_Kutipan Halaman_.
Islam Solusi Tuntas Fatherless
OpiniAyah berperan penting dalam peranan tauhid, pembiasaan ibadah, menasihati untuk takwa
pergaulan secara makruf dan menjadi teladan dalam kepemimpinan
____________________________
Penulis Iis Rukoyah
Kontributor Media Kuntum Cahaya dan Aktivis Muslimah
KUNTUMCAHAYA.com, OPINI- Saat ini, fenomena fatherless sedang banyak diperbincangkan di ruang-ruang digital anak muda. Fatherless dapat diartikan ketiadaan sosok ayah secara fisik maupun emosional.

_Entri Hasil Ekstraksi_.
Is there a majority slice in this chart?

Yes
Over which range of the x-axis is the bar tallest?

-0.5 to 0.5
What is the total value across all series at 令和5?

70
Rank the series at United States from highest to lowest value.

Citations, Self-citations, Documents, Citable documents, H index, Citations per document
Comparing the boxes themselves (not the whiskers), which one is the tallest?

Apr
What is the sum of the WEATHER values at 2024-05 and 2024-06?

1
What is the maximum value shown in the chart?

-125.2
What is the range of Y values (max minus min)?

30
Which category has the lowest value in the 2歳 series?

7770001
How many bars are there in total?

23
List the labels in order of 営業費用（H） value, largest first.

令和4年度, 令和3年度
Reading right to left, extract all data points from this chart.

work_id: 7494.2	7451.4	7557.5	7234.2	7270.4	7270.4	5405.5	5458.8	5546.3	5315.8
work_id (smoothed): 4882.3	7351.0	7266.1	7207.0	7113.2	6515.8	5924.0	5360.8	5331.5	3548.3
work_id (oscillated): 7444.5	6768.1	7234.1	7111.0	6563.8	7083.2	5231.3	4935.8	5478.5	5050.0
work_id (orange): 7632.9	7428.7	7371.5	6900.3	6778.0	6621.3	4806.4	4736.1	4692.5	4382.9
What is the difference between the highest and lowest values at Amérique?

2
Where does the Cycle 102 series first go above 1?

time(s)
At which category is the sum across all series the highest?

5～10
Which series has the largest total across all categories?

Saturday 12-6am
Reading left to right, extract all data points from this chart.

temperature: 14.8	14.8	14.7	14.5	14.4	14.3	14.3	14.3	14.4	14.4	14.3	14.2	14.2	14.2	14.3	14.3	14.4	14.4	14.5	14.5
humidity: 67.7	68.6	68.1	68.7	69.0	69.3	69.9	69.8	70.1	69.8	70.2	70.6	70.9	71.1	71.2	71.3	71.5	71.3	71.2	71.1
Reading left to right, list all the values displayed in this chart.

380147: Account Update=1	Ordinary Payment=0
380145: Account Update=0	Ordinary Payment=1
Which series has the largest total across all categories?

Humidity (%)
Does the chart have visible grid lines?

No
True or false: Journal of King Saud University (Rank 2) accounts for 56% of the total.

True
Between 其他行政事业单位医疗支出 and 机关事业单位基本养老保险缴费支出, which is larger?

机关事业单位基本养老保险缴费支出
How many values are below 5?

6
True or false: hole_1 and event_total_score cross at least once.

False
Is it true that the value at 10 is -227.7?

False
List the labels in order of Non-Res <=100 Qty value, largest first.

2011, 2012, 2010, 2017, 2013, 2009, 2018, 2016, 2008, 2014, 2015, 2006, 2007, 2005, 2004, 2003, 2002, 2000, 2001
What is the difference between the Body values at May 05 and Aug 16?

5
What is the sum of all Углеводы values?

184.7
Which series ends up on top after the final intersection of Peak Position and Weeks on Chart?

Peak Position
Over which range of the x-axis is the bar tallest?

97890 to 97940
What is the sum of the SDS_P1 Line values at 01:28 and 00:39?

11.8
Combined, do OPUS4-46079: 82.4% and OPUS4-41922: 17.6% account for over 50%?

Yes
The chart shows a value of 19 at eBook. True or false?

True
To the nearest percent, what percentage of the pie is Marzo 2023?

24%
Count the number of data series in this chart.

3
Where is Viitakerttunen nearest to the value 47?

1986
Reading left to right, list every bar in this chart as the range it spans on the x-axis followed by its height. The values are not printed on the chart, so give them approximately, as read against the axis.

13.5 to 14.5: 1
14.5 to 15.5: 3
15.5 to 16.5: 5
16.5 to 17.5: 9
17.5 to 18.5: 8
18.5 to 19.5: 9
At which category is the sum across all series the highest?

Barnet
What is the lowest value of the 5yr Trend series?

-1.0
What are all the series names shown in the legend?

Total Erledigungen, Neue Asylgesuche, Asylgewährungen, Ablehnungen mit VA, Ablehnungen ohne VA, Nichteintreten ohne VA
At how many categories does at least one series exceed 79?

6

_Terapkan Bacaan_.
• a. Sebutkan setiap hal yang menurut artikel tentang fatherless menjadi peran penting ayah.
• b. Salin sebagian artikel tentang fatherless apa adanya. Awali dari kata-kata yang mengandung "Islam Solusi Tuntas" dan akhiri sesudah "fisik maupun emosional.".

_Jawaban Tugas_.
• a.
- Peranan tauhid
- Pembiasaan ibadah
- Menasihati untuk takwa
- Pergaulan secara makruf
- Menjadi teladan dalam kepemimpinan

• b.
Islam Solusi Tuntas Fatherless
OpiniAyah berperan penting dalam peranan tauhid, pembiasaan ibadah, menasihati untuk takwa
pergaulan secara makruf dan menjadi teladan dalam kepemimpinan
____________________________
Penulis Iis Rukoyah
Kontributor Media Kuntum Cahaya dan Aktivis Muslimah
KUNTUMCAHAYA.com, OPINI- Saat ini, fenomena fatherless sedang banyak diperbincangkan di ruang-ruang digital anak muda. Fatherless dapat diartikan ketiadaan sosok ayah secara fisik maupun emosional.